We appreciate LNP | LancasterOnline’s recent editorial (“Children first,” Feb. 5) calling on state lawmakers to “fairly, equitably and adequately fund education.”

We have been advocating for this for many years. And, like the Editorial Board, we recognize the political challenges of finding sustainable revenue sources to meet this need. One-time boosts will not help the School District of Lancaster deal with its structural deficit.

That’s why we are writing today in support of a secondary element in Gov. Tom Wolf’s proposal, but one that can have a significant long-term impact — charter school reform.

First, we want to reiterate what we have long said: We are not opposed to school choice. Our school district has a long partnership with a charter school in our community, La Academia, and we have considered others. We believe every child deserves an excellent education.

However, Pennsylvania’s 25-year-old charter school law is failing children, parents and taxpayers. Charter schools are public schools, funded by local school districts, and the costs of these schools are skyrocketing. It is draining funding from traditional schools at a time when we can least afford it.

Our district is facing a deficit of about $13 million for the 2021-2022 school year, and we project this deficit to continue to grow in the coming years. Our charter school payments are up $2.5 million this year alone, driven by a 65% increase in students attending cybercharter schools.

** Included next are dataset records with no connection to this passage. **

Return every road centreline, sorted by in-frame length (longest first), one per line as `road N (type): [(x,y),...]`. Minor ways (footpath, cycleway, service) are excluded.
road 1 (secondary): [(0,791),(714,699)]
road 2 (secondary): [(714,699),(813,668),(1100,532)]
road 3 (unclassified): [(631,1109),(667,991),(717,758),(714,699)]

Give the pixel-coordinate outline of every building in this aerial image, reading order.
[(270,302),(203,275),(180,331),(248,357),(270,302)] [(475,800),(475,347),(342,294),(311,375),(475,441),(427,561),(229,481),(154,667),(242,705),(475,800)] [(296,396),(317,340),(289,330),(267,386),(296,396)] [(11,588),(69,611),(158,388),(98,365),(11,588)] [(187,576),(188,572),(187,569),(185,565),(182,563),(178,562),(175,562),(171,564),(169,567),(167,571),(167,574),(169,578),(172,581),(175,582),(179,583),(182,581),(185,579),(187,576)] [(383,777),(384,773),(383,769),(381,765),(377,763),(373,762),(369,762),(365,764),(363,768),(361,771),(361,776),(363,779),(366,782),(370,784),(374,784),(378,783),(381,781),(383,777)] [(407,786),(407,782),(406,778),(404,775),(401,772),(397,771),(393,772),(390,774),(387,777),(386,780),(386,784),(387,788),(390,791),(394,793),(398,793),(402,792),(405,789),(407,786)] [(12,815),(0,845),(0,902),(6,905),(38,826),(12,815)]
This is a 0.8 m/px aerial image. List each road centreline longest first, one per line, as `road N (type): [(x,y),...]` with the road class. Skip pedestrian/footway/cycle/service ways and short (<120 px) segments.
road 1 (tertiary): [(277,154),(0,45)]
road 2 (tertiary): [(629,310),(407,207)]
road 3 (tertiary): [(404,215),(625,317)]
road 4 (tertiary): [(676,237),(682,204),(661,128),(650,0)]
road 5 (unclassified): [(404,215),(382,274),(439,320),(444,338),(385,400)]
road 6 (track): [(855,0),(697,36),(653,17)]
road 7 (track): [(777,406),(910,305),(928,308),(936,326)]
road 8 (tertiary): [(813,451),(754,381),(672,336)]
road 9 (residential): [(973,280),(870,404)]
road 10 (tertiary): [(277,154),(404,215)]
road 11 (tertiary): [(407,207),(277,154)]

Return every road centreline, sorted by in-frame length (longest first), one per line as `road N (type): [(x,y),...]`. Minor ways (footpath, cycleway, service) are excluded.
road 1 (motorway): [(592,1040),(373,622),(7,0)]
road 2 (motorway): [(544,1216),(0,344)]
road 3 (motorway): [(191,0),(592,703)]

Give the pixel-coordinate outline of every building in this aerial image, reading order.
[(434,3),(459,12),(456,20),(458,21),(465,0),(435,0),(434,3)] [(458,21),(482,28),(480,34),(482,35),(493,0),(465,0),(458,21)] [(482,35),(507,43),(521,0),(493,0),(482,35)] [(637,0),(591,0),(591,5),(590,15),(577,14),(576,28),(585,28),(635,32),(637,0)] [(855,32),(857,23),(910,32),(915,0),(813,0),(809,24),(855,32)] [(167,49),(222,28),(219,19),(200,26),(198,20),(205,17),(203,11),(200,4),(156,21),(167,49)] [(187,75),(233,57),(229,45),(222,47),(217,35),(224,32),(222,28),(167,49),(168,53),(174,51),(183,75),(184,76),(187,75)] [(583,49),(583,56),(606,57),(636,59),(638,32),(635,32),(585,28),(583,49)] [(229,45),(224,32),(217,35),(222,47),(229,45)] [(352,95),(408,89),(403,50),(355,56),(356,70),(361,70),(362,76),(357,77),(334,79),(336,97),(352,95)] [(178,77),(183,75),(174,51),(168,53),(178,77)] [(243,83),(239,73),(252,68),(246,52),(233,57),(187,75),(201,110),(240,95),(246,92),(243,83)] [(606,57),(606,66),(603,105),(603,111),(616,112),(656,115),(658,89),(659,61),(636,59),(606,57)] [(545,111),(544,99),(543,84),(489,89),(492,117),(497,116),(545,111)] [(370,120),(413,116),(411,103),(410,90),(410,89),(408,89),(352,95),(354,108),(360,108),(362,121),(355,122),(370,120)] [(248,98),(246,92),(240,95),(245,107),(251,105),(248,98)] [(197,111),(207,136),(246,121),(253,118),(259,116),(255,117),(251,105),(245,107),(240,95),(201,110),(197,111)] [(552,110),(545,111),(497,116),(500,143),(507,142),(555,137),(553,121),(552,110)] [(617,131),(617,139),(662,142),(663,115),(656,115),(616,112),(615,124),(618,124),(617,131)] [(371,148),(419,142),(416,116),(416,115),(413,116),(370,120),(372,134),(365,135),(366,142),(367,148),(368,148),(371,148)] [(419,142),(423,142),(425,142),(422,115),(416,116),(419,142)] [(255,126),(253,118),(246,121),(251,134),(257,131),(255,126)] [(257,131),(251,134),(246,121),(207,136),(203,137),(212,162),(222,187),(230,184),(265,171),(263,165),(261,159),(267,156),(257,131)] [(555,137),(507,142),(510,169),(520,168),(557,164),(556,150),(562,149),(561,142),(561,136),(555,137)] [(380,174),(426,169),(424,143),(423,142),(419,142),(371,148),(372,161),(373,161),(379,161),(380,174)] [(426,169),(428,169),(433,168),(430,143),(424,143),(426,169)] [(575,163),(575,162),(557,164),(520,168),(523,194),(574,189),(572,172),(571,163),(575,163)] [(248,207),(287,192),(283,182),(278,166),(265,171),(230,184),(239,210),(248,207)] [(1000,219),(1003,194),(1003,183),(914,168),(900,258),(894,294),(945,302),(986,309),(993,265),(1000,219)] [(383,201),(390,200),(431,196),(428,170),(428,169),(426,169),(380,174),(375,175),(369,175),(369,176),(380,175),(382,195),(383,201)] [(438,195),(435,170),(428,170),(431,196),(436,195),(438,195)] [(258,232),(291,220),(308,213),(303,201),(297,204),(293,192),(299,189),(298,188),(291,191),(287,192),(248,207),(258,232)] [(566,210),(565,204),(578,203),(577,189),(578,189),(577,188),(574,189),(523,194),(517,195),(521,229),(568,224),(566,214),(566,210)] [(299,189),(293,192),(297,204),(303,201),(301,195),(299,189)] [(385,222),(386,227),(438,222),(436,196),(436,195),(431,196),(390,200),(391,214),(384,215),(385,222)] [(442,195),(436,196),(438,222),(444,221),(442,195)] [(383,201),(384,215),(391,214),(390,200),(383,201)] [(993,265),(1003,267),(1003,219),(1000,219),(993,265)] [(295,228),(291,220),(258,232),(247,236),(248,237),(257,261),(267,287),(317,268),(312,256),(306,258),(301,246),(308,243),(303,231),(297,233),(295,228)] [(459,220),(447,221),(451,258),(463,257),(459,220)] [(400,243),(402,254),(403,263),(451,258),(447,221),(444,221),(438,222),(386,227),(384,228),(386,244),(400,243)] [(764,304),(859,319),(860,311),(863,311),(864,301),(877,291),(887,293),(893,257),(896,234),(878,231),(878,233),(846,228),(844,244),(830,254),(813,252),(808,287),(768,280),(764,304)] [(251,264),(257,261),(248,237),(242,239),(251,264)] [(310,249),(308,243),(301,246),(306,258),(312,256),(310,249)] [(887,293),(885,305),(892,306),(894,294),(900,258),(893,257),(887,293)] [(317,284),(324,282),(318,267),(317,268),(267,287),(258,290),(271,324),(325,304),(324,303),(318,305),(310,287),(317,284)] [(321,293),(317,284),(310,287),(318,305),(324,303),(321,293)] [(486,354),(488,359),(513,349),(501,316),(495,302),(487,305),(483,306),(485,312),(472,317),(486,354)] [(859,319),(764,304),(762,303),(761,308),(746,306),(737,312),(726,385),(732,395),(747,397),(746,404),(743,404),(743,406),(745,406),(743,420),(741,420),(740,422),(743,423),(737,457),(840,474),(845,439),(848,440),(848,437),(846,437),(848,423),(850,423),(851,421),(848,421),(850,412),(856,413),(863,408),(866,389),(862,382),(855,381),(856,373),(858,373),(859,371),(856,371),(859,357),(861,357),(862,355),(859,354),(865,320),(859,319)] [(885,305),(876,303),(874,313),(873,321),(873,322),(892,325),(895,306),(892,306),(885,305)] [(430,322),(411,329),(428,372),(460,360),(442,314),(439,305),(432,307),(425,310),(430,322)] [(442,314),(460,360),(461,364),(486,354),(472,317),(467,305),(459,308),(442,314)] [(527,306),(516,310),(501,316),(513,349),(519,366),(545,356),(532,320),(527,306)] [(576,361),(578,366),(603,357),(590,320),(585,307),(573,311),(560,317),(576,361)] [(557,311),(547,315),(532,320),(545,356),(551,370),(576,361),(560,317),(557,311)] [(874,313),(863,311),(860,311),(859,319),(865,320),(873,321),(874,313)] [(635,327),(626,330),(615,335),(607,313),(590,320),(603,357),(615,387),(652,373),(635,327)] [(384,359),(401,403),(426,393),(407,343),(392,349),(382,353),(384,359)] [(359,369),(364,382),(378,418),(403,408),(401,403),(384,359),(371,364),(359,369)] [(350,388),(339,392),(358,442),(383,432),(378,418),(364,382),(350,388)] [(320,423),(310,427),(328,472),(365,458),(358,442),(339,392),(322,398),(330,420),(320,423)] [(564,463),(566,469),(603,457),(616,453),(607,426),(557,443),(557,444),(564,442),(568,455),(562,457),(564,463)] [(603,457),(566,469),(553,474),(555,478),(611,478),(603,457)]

During the COVID-19 pandemic, many families turned to cybercharter schools, even in districts that offer in-house cyber programs or other virtual instructional options. The problem is, many of these charter schools are badly underperforming. Charter schools represent 6% of all public schools statewide but account for roughly 25% of the lowest performing schools in the state.

Additionally, charter schools have engaged in questionable operational practices, including spending millions on advertising and lobbying, with far less fiscal oversight or transparency than we have.

These concerns are why Gov. Wolf’s proposals deserve bipartisan support.

The governor would establish a statewide cybercharter tuition rate that is much more in line with actual expenses. The 14 cybercharter schools in Pennsylvania charge school districts between an estimated $9,170 and $22,300 per student per year for regular education students, even though it costs most school districts far less for in-house online programs.

Our tuition payments are $13,000 for regular education students and $30,000 for special education students. Currently, our tuition payment is based on our budget — the bigger our budget gets, the more we send to charter schools.

Perversely, that means that the more we spend in cyber tuition, the higher cyber tuition becomes.

Wolf’s plan also aligns special education funding to actual costs, using the state’s special education funding formula. Currently, our special education tuition payments are calculated on the assumption that we have a special education population of 16%. (Ours is actually more than 19%.) Tuition should be based on the services outlined in a student’s Individualized Education Plan.

The current formula is also an incentive to game the system. A charter school in Centre County was caught overidentifying special needs students by as much as 1,000%, mostly for services that cost far less than the special education tuition it was receiving. The school eventually closed, but State College Area taxpayers will never recoup their losses.

Finally, the governor’s plan creates statewide performance standards and accountability measures for charter schools. High-performing charters would be rewarded with enhanced flexibility and autonomy, while low-performing charters would be limited from enrolling new students until their outcomes improve.

LEARN PA, an advocacy group of superintendents, projects that within the next year $1 in every $5 paid in local property taxes will go to charter school costs. An investment of that scale should provide opportunities for students and families, not take them away. But that’s what is happening due to Pennsylvania’s broken charter school system.

The governor’s office estimates these reforms could save school districts more nearly $230 million every year. That figure may not draw headlines like his proposal for basic education funding. But it makes a real difference to school districts like ours, and it doesn’t require the heavy lift of finding new revenues.

We urge our leaders in Harrisburg to make these commonsense reforms.

Damaris Rau is superintendent of the School District of Lancaster. Edith Gallagher is president of the school board.